Once all these parameters have been learned from training data, we may predict whether a given email is spam based on the presence of the six words by examining the two conditional probabilities

$$
p(y =0 \mid \mathbf{x}) \quad \text{and} \quad p(y=1 \mid \mathbf{x}),
$$


where we've dropped the parameters from the notation for simplicity. If the first probability is larger than the second, we predict non-spam (i.e., $y=0$); otherwise, we predict spam (i.e., $y=1$). In symbols, if we write $\hat{y}$ for our prediction of $y$, we have

$$
\hat{y} = \argmax_{y\in \{0,1\}} p(y \mid \mathbf{x}),
$$

where the "$\argmax$" operator returns the maximizer of the function to the right.

These conditional probabilities may be computed using (you guessed it) Bayes' theorem:

$$
p(y \mid \mathbf{x}) = \frac{p(y) p(\mathbf{x} \mid y)}{p(\mathbf{x})}.
$$

But if all we are after is to determine which of the two probabilities above is larger, than we may drop the probability $p(\mathbf{x})$ from Bayes' theorem (since it does not depend on $y$) and write

$$
p(y \mid \mathbf{x}) \propto p(y) p(\mathbf{x} \mid y) = p(\mathbf{x},y)
$$

Then, our prediction is given by

$$
\hat{y} = \argmax_{y\in \{0,1\}} \left[p(y) p(\mathbf{x} \mid y)\right] = \argmax_{y\in \{0,1\}} \left[p(\mathbf{x}, y)\right]
$$

If this seems confusing, don't worry too much right now, because luckily scikit-learn takes care of a lot of the details for us. To see how, let's import some data on emails:

In [None]:
url = 'https://raw.githubusercontent.com/jmyers7/stats-book-materials/main/data/data-12-3.csv'
df = pd.read_csv(url)
df

From the printout, we see that we have data on 512 emails. The first row in the dataframe shows that the first email is spam, and it contains the words "office," "cash," "vacation", and "credit".

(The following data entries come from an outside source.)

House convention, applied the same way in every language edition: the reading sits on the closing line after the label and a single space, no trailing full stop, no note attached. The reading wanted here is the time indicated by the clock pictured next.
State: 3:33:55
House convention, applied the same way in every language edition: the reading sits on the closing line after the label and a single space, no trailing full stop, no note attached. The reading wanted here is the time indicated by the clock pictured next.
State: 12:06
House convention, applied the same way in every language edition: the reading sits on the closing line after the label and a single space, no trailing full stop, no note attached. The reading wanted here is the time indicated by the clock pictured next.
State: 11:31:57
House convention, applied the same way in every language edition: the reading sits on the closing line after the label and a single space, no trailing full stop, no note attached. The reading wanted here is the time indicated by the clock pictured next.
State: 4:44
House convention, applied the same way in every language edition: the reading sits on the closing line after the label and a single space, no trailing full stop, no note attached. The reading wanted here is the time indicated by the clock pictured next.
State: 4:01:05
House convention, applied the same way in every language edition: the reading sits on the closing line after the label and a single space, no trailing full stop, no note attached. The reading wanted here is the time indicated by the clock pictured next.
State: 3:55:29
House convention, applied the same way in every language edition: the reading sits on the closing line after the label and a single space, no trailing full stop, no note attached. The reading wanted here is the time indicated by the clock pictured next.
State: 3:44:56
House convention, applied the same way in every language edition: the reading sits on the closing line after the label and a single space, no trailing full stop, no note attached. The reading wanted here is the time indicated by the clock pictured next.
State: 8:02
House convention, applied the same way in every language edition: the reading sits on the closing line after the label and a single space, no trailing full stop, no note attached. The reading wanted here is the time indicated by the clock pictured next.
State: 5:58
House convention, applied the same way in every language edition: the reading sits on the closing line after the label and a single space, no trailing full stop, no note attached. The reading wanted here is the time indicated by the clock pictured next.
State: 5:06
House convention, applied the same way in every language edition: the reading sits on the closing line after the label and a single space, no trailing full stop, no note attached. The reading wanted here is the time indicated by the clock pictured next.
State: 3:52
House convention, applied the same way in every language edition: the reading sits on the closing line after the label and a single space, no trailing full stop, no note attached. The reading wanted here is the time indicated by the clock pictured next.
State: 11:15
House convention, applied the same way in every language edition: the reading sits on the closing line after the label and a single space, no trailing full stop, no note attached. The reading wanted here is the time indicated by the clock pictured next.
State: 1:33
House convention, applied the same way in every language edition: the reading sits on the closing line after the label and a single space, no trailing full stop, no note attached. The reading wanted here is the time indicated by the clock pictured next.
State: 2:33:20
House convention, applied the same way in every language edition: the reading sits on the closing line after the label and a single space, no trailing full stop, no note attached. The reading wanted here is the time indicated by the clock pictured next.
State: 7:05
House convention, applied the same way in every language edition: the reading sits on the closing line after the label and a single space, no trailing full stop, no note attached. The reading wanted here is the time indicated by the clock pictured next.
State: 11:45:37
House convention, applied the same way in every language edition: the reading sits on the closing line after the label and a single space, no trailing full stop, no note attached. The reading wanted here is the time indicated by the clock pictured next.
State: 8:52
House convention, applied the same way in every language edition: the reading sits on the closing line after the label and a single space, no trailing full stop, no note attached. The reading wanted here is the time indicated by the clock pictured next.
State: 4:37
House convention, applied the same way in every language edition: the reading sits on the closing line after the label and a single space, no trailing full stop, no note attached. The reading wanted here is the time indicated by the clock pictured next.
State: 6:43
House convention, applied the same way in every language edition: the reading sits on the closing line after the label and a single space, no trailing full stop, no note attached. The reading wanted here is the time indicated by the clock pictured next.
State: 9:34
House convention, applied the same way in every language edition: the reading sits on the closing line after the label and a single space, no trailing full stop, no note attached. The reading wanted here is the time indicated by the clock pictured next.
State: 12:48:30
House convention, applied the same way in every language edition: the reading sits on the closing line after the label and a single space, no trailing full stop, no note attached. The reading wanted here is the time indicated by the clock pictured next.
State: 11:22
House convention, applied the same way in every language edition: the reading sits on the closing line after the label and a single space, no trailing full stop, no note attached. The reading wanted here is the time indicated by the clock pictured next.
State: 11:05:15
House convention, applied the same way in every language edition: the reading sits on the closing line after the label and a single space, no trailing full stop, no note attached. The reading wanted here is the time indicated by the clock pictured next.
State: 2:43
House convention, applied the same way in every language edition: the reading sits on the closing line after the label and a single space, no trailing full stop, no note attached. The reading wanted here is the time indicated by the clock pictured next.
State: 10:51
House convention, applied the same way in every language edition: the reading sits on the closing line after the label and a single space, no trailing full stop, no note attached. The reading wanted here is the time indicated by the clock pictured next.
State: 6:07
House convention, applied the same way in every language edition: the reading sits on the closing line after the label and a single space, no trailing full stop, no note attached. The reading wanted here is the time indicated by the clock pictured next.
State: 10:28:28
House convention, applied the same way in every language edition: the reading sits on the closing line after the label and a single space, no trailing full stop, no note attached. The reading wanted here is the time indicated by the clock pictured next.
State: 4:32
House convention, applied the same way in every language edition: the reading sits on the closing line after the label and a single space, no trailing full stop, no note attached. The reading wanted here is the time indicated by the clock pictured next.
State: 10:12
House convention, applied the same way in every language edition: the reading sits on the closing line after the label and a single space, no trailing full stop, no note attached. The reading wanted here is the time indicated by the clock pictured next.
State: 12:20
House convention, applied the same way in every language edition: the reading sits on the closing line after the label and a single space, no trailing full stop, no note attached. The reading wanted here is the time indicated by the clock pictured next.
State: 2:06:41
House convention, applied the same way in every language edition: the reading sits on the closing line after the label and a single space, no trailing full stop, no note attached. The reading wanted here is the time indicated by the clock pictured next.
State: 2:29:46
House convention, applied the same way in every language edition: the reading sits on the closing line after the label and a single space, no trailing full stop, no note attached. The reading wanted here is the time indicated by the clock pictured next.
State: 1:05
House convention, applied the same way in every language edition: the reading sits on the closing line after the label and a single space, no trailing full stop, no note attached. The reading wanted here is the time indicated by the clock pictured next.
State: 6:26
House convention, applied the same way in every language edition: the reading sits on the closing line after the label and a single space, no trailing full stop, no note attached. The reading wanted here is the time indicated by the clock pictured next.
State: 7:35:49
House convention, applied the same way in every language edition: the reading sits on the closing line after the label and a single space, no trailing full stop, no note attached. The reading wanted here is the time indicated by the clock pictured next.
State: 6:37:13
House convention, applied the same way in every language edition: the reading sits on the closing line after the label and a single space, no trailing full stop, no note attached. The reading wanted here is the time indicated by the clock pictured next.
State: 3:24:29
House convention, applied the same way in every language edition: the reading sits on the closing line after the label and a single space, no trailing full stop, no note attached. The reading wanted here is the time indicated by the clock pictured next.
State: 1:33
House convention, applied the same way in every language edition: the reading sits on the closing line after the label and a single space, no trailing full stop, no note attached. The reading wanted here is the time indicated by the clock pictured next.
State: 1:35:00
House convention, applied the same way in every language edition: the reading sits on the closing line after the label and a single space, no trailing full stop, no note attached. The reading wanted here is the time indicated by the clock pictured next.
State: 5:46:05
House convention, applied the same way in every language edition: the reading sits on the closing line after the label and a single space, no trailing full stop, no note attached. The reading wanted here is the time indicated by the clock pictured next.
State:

Let's pull out the $x_j$'s and the $y$'s:

In [None]:
X = df[['x1', 'x2', 'x3', 'x4', 'x5', 'x6']].to_numpy()
y = df['y'].to_numpy()

#### Problem 5 --- Fitting our spam classifier

In the next code cell, you will implement our spam classifier as an object from [`BernoulliNB`](https://scikit-learn.org/stable/modules/generated/sklearn.naive_bayes.BernoulliNB.html) in scikit-learn. In it, instantiate the model with the default parameters passed into `BernoulliNB`.

In [None]:
# ENTER YOUR CODE IN THIS CELL

from sklearn.naive_bayes import BernoulliNB

model = None      # <-- replace `None` with your own code

#### Problem 6 --- Validating the spam classifier

Let's validate our spam classifier, to see if it generalizes well to new emails. In the next code cell, compute $6$-fold cross validated accuracy scores for the model. (_Hint:_ We talked about the _accuracy_ metric in the worksheet for this chapter. You'll need to set the `scoring` parameter to `'accuracy'`.)

In [None]:
# ENTER YOUR CODE IN THIS CELL

cv_accuracy = None        # <-- replace `None` with your own code
cv_accuracy

Assuming your code is correct, you should see a NumPy array with the six accuracy scores for each of the six training/validation runs. In the next code cell, take the average of these scores to get the final proxy for the model's generalizability:

In [None]:
# ENTER YOUR CODE IN THIS CELL

accuracy_mean = None        # <-- replace `None` with your own code
accuracy_mean

In [None]:
# RUN THIS CELL TO CHECK YOUR ANSWERS

prob_check(answers=[cv_accuracy, accuracy_mean], prob_num=6)

If your code is correct, you should see a number pretty close 1. This means that our spam classifier should generalize well to new emails!